9. What events of force majeure give rise to relief? Must they be unforeseeable and to whom? How far does the express or implied allocation of risk under the contract affect whether an event qualifies? Must the event have a permanent effect? Is impossibility in performing required or does a degree of difficulty suffice? Is relief available where only some obligations (eg, to make a single payment or carry out one aspect of the works) are affected or is a greater impact required? What relief is available and does it apply automatically? Can the rules be excluded by agreement?
By law, force majeure is defined as an emergency event that could not be prevented in the given circumstances. Therefore, to qualify as force majeure, an event must satisfy three requirements. It must (i) have an ‘emergency’ nature, meaning that such event is extraordinary and does not typically occur in a particular situation (or, in other words, is unforeseeable by the party in breach); (ii) be unavoidable, so that any person conducting the same activities as a debtor could not prevent its occurrence or its consequences; (iii) be irresistible, meaning that the event must be of such a nature that it would be unreasonable to claim that the debtor should take measures to overcome it.
Additionally, Russian courts generally accept as force majeure only those events that are objective in nature and do not depend on the contracting party. For example, according to recent guidance of the RF Supreme Court, the covid-19 pandemic can be classed as force majeure on a case-by-case basis. Although the law does not specify the particular events that may qualify as force majeure, there are several situations that, according to the RF Supreme Court, should not qualify as force majeure, such as (i) failure by a debtor's contractual counterparties to perform their obligations, (ii) lack of necessary funds on the part of a debtor (although, according to the RF Supreme Court, in certain circumstances a lack of funds may be held to constitute force majeure if caused by restrictive measures imposed by public authorities in connection with covid-19), or (iii) the unavailability of goods on the market that are required for performance of the obligations.
A force majeure event does not need to have a permanent effect.
By law, force majeure exempts a party from liability for improper performance or non-performance of some obligations only if it renders such performance impossible. At the same time, impossibility should not be construed literally. For example, should performance be possible but require disproportionate or commercially unreasonable efforts by the debtor, it may constitute a force majeure event.
In practice, relief could be available if it is impossible for the party to perform its contractual obligations in full or in part due to the force majeure event. However, where that event affects only some obligations, relief will be available only in respect of them, and no excuses will be entertained for non-performance of those parts of the contract that can be performed.

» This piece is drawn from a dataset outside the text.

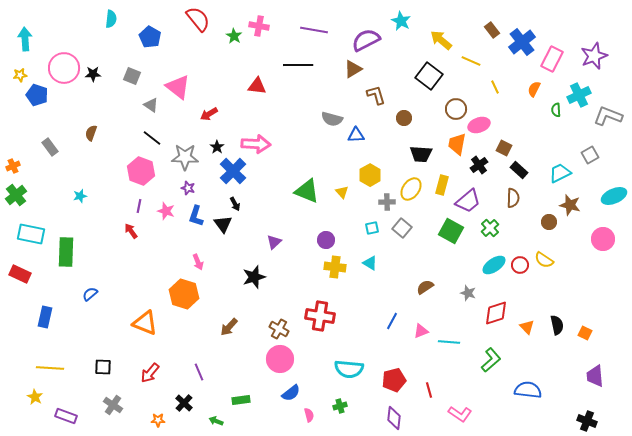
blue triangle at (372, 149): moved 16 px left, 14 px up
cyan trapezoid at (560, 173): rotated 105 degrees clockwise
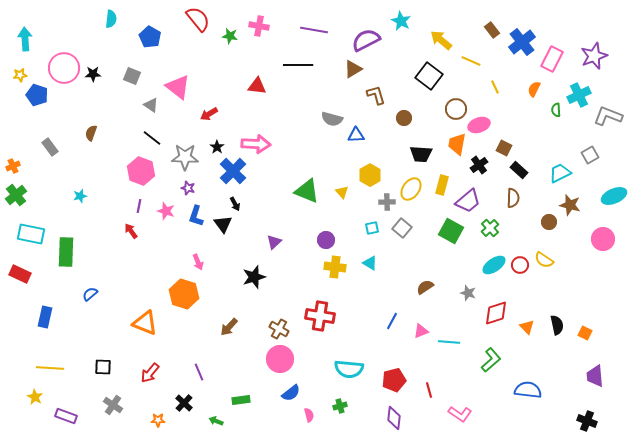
green star at (234, 36): moved 4 px left; rotated 21 degrees counterclockwise
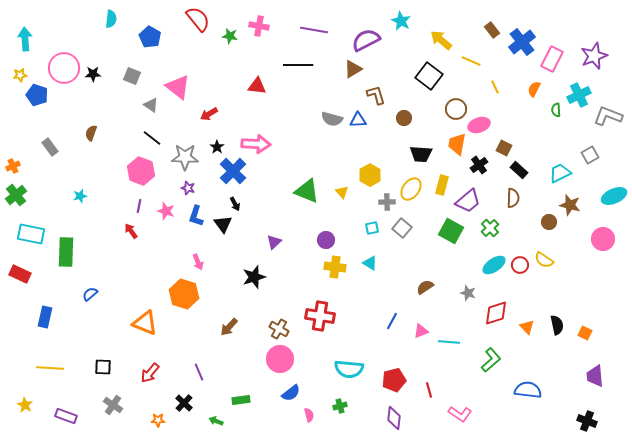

Force majeure does not automatically discharge the debtor from its obligations if they can still be performed after such events have ceased to exist. According to court practice, the debtor must notify the creditor of a force majeure. In this case, the creditor retains the right to terminate the contract if it is no longer interested in performance owing to delay caused by force majeure.
The parties to a construction contract are entitled to establish liability even if force majeure occurs.
Answer contributed by
Olga Semushina and
10. When is a contractor entitled to relief against a construction contract becoming unduly expensive or otherwise hard to perform and what relief is available? Can the rules be excluded by agreement?
The contractor must perform the works in accordance with the cost estimate (smeta) that determines their price. Unless the parties agree otherwise, the contractor is considered to be obliged to perform all the works described in the cost estimate (smeta) and technical documentation.
Should the contractor discover any works that are missing in the technical documentation that result in the necessity to perform additional works, thus increasing the price of the works set forth in the cost estimate (smeta), the contractor must notify the employer to this effect. If the employer fails to provide a response within a statutory or contractual time frame, the contractor must suspend such works. In this case, damages incurred by the contractor are attributable to the employer unless the employer proves that the additional works were not required.
Should the contractor fail to comply with the above requirements to notify the employer and suspend the works, the contractor will be estopped from demanding that the employer pay for the additional works and compensate damages incurred unless the contractor proves that its taking of immediate action was essential for the employer's benefit (in particular if suspension of the works could result in the loss of or damage to the facility under construction).
If the employer agrees to pay for the performance of additional works, the contractor can decline to perform them only if it lacks expertise in the field or encounters externalities that prevent it from performing them.
In addition, by law, in certain situations where there was a substantial increase in the price of materials and equipment provided by a contractor or in the price of services rendered to a contractor by third parties, which could not be foreseen when entering into the contract, the contractor might be entitled to request that the contract price be increased, and if the employer refuses to do so, the contractor is entitled to terminate the contract on the basis of a significant change in circumstances (the specific conditions for relying on such a change are set out in law).
Although the law does not expressly state that the above rules can be modified by agreement between the parties, one could argue that in practice such modifications are generally possible.